## 本文抜粋
コロナ禍を経て浸透したフレックスや在宅勤務に加え、近年では「育児休業制度の取得促進」や「定年延長」などさまざまな働き方や働きがいを重視する動きが広がっている。
チューリッヒ生命保険はこのほど、全国1,000人のビジネスパーソンを対象に、今年で8回目となる「ストレスと働き方に関する調査」を実施し、その結果を発表した。
ビジネスパーソンのストレスの要因第1位は、5回連続で「給与・賞与(金銭面)」
普段、仕事上で最もストレスを感じる要因について聞いたところ、最も多かったのは「給与・賞与(金銭面)」(23.1%)で、経済的な不安が5回連続で1位という結果になった。次に多かったのは「仕事内容」(17.6%)で、「上司・部下以外の社内の人間関係」(15.9%)、「上司との関係」(10.7%)となった。
物価高が続く一方で賃金上昇が追いつかない現状を背景に、日々の生活費の負担増や将来への不安、さらには「貯蓄が思うようにできない」といった声が広がっている。こうした経済環境が、多くのビジネスパーソンのストレスや悩みになっていることが明らかになった。
年代によって仕事のやりがいは異なる。20代から50代までの全世代で「給与・賞与」が最多
仕事をする上で、最もやりがいを感じる場面について聞いたところ、最も多かったのは「給与・賞与をもらったとき」(25.5%)、次に多かったのは「感謝をされたとき」(12.0%)となった。

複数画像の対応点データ
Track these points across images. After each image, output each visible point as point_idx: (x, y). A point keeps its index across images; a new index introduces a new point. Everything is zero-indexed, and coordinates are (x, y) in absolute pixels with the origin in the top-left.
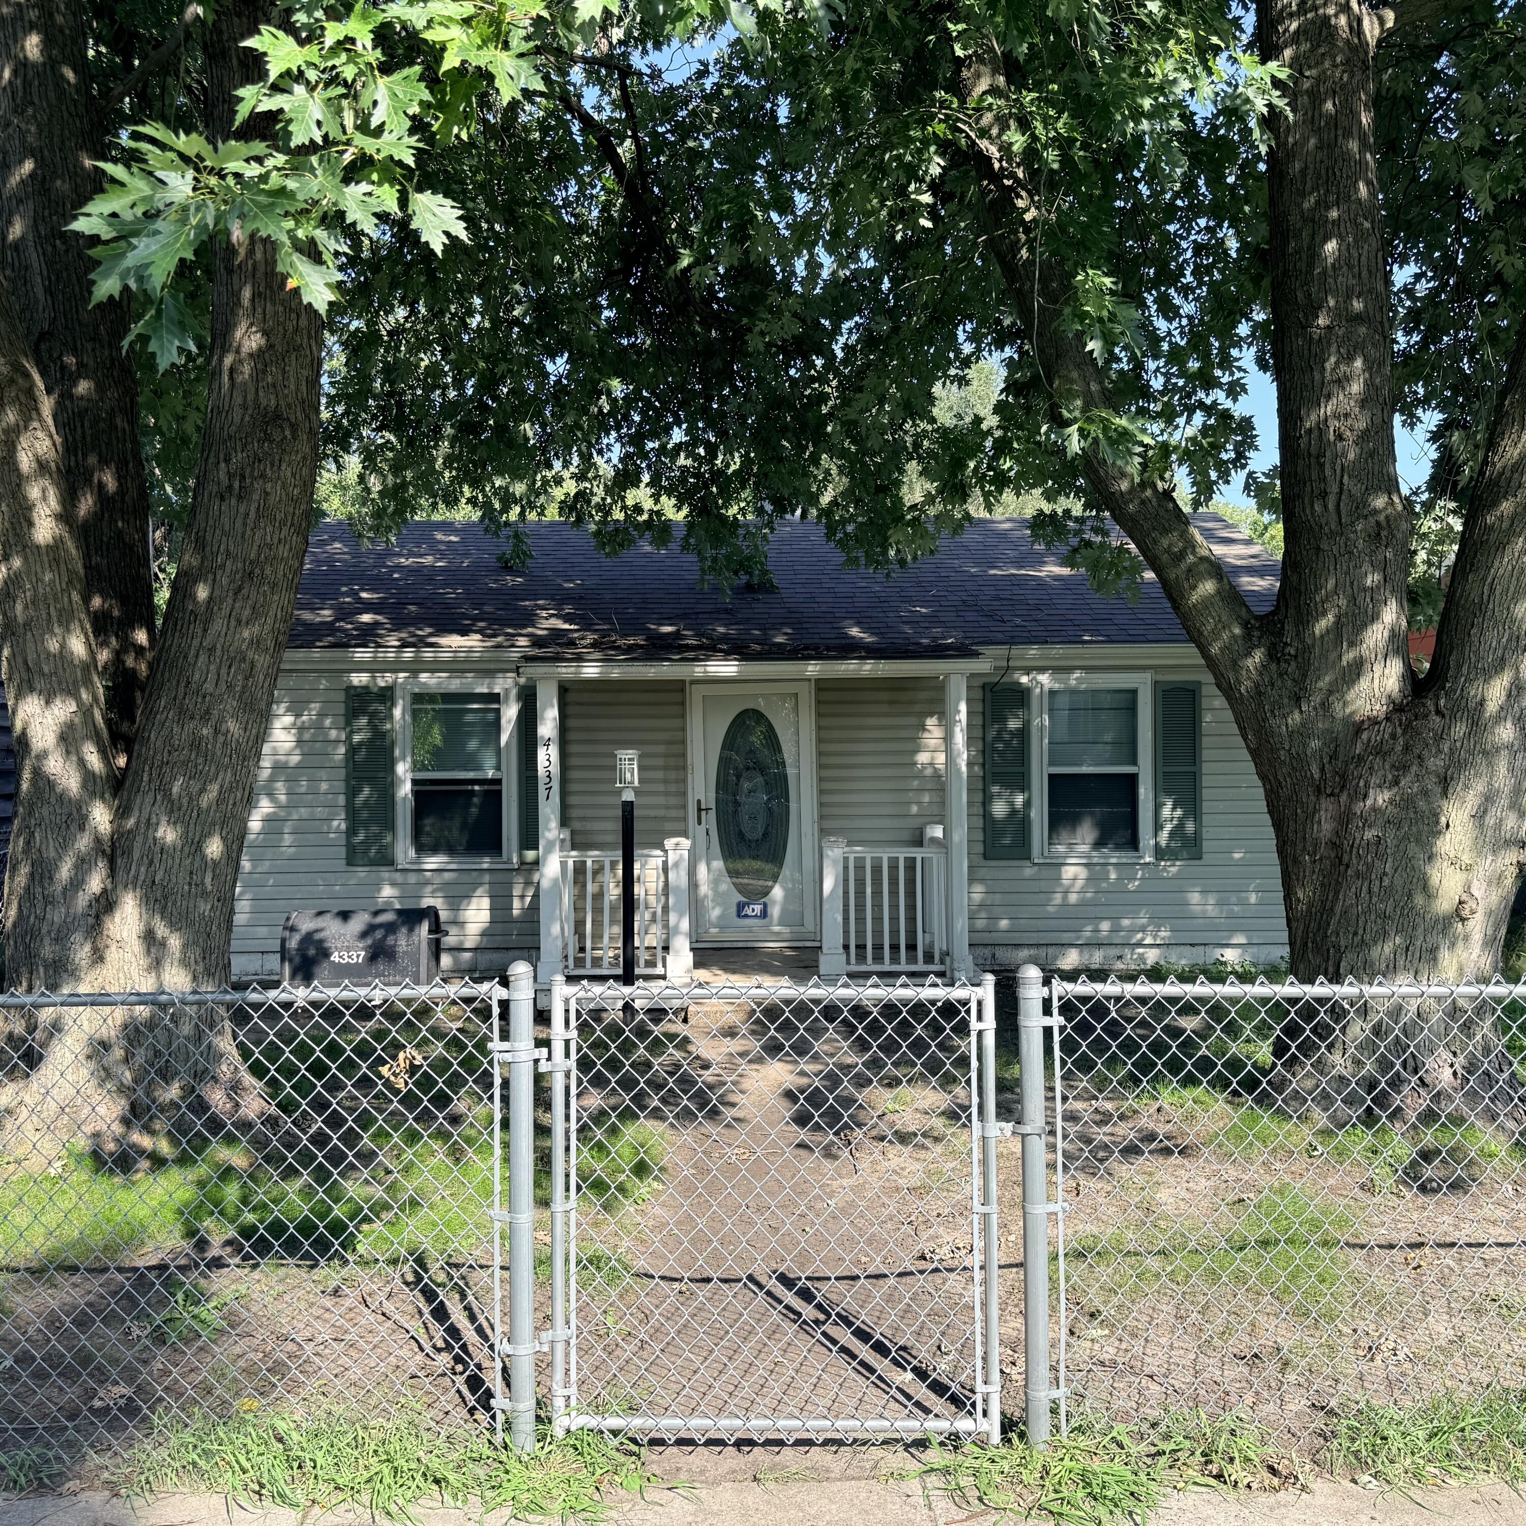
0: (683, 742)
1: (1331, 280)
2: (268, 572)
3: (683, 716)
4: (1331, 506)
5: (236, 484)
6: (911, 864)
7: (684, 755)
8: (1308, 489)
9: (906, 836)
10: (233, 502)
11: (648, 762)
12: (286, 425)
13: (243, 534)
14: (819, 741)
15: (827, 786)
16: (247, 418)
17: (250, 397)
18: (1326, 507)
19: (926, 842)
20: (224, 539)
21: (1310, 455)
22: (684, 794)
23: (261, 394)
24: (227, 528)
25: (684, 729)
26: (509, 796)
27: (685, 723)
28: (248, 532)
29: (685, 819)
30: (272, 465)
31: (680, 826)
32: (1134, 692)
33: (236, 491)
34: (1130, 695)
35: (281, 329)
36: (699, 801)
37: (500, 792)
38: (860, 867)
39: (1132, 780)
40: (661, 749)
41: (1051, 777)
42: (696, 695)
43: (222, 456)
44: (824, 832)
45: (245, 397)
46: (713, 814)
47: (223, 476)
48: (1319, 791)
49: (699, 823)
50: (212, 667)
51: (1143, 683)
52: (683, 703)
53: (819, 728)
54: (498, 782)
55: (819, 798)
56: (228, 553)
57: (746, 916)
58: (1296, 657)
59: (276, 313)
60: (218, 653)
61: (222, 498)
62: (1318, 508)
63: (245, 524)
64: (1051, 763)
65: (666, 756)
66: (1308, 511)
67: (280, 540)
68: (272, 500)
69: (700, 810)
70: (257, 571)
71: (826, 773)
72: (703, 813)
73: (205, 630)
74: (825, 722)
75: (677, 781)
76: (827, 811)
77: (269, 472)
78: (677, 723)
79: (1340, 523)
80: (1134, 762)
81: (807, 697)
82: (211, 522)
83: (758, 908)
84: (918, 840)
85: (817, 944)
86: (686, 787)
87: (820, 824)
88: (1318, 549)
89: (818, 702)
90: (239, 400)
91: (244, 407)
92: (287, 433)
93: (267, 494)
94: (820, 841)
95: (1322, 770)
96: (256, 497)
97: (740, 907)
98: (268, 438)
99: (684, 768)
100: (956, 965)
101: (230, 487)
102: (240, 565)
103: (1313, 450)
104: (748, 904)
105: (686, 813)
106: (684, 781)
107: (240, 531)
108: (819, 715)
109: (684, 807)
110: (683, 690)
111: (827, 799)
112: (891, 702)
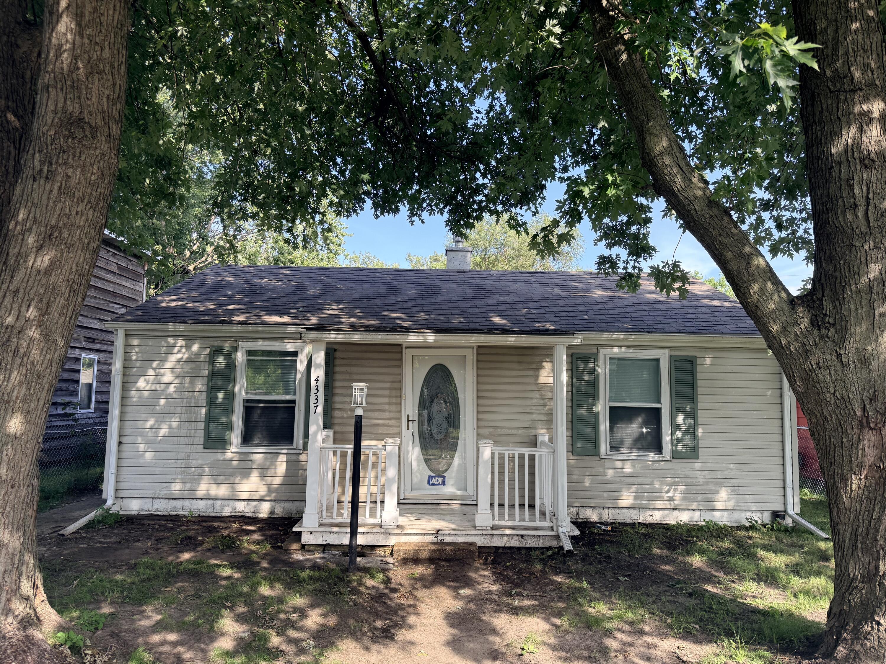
0: (400, 382)
1: (852, 59)
2: (65, 235)
3: (401, 367)
4: (860, 214)
5: (45, 169)
6: (532, 458)
7: (400, 389)
8: (840, 203)
9: (526, 440)
10: (42, 181)
11: (373, 392)
12: (86, 127)
13: (47, 206)
14: (478, 383)
15: (481, 409)
16: (56, 120)
17: (60, 105)
18: (856, 216)
19: (538, 444)
20: (33, 209)
21: (840, 179)
22: (400, 411)
23: (68, 103)
24: (36, 201)
25: (401, 374)
26: (299, 410)
27: (402, 371)
28: (51, 204)
29: (400, 426)
30: (74, 156)
31: (395, 430)
32: (658, 361)
33: (45, 174)
34: (654, 363)
35: (86, 56)
36: (408, 416)
37: (294, 408)
38: (501, 457)
39: (658, 411)
40: (388, 385)
41: (611, 408)
42: (408, 355)
43: (37, 149)
44: (480, 436)
45: (56, 105)
46: (416, 423)
47: (36, 162)
48: (861, 426)
49: (408, 428)
50: (15, 306)
51: (663, 356)
52: (401, 360)
53: (478, 376)
54: (294, 402)
55: (477, 416)
56: (35, 221)
57: (433, 484)
58: (834, 325)
59: (83, 45)
60: (21, 295)
61: (34, 180)
62: (849, 216)
63: (49, 199)
64: (611, 400)
65: (390, 389)
66: (841, 219)
67: (77, 213)
68: (74, 181)
69: (408, 421)
70: (56, 234)
71: (481, 402)
72: (410, 423)
73: (12, 277)
74: (481, 372)
75: (396, 404)
76: (482, 423)
77: (71, 161)
78: (397, 371)
79: (869, 227)
80: (659, 401)
81: (471, 356)
82: (25, 197)
83: (441, 480)
84: (534, 444)
85: (475, 503)
86: (401, 408)
87: (477, 431)
88: (851, 245)
89: (478, 361)
90: (52, 108)
91: (55, 112)
92: (88, 133)
93: (68, 177)
94: (477, 443)
95: (864, 409)
96: (59, 178)
97: (430, 478)
98: (71, 135)
99: (400, 397)
100: (560, 524)
101: (41, 171)
102: (43, 229)
103: (843, 176)
104: (435, 477)
105: (401, 422)
106: (400, 404)
107: (45, 203)
108: (478, 368)
109: (400, 419)
110: (401, 352)
111: (481, 416)
112: (519, 362)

## 問題文
本文抜粋で、仕事上で最もストレスを感じる要因として2番目に多かった回答は何ですか。

## 解答
「仕事内容」(17.6%)です。